Après une décennie d’élargissement des outils policiers de lutte contre le terrorisme, l’heure est à la consolidation des garde-fous citoyens. Les 13 commissaires à la protection de la vie privée du Canada adressent à Ottawa un mémoire commun dans lequel ils l’invitent à « tirer des leçons » des révélations d’Edward Snowden et de la surveillance récente de journalistes québécois.

Ottawa mène cet automne un examen du cadre de sécurité nationale au pays. Si la consultation se penche évidemment sur le controversé projet de loi antiterroriste C-51 adopté par les conservateurs, elle ne s’y limite pas non plus. Le livre vert qui guide les débats fait état de diverses demandes d’élargissement de pouvoirs d’enquête. C’est dans ce contexte que le commissaire à la protection de la vie privée du Canada, Daniel Therrien, a présenté mardi un mémoire cosigné par ses 12 homologues provinciaux et territoriaux.

Le principe de base qui guide M. Therrien est simple : « Le gouvernement ne devrait proposer, et le Parlement approuver, l’octroi de nouveaux pouvoirs à l’État que s’il est prouvé qu’ils sont nécessaires et proportionnés — et non simplement [parce qu’ils seraient] pratiques », a-t-il expliqué en conférence de presse. M. Therrien estime que les seuils de preuve exigés pour obtenir des mandats d’écoute ou de collecte d’informations sont déjà suffisamment bas et n’ont pas besoin d’être abaissés encore davantage.

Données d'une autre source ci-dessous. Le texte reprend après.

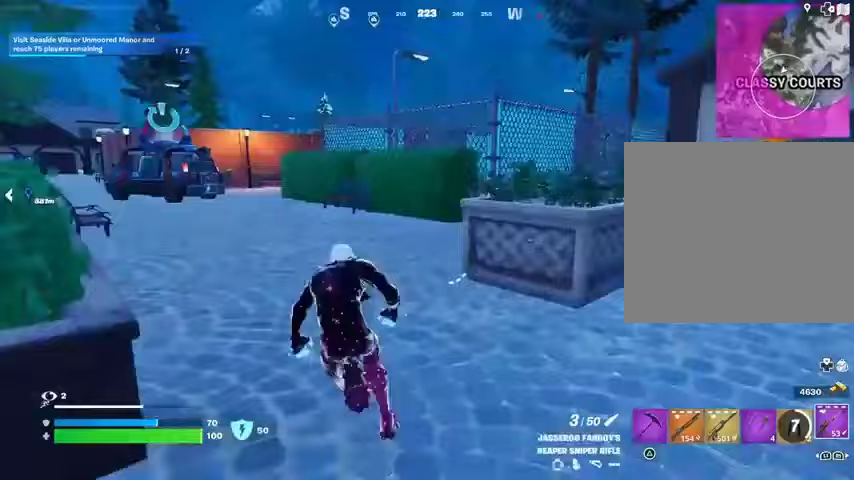
{"buttons": [], "left_stick": "up-left", "right_stick": "center", "events": [[33, "right_stick", "right"], [167, "right_stick", "center"], [267, "R3", "down"], [367, "R3", "up"]]}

Des métadonnées inquiétantes

Les métadonnées préoccupent particulièrement les commissaires. Selon eux, trop de gens — dont les juges qui autorisent leur collecte — pensent encore que celles-ci sont inoffensives parce qu’elles ne révèlent pas le contenu d’une conversation ou d’un courriel, les comparant à « l’information figurant sur une enveloppe ou dans un annuaire téléphonique ». Or, il n’en est rien, assurent-ils. Ils citent même l’agence de renseignement britannique qui considère les métadonnées comme plus utiles que le contenu des conversations.

Les commissaires refusent que les policiers puissent, comme il est suggéré dans le livre vert, obtenir le droit de recueillir ces métadonnées simplement sur autorisation d’un supérieur ou d’un procureur. Les commissaires demandent au contraire que les juge restent non seulement impliqués dans ces autorisations, mais qu’ils puissent imposer des conditions.

« Ce que les incidents entourant la surveillance des journalistes nous révèlent, c’est que d’avoir l’indépendance que donnent les juges est un élément important, mais n’est pas suffisant, a soutenu M. Therrien. Ce serait à notre avis aussi important de mieux encadrer les conditions en vertu desquelles les juges se prononcent. »

Les commissaires suggèrent que les juges puissent limiter la durée de conservation des données récoltées. Les juges pourraient aussi exiger que toutes les informations interceptées à propos d’un autre citoyen sans reproche — qui a simplement eu le malheur d’entrer en contact avec une personne étant l’objet d’une enquête, comme ce fut le cas du journaliste Patrick Lagacé — soient « détruites sans délai ».

« Pensez à la perception que nous avions des pays de l’Europe de l’Est qui conservaient des dossiers au sujet de citoyens ordinaires très longtemps parce que cela pourrait être utile à des fins de renseignement,lance M. Therrien. Je ne compare par le SCRS aux services de renseignement de ces pays pendant la guerre froide, mais de manière objective, on parle de la conservation de très grandes quantités d’informations à propos de citoyens ordinaires afin de détecter des terroristes. Je ne pense pas que c’est le genre de société dans laquelle on veut vivre. »

Plus de dents pour les chiens de garde

Les commissaires suggèrent aussi que les juges n’autorisent l’accès policier aux métadonnées que pour « les crimes graves », ou alors « en dernier recours » lorsque les policiers ont « épuisé toutes les autres méthodes d’enquête ».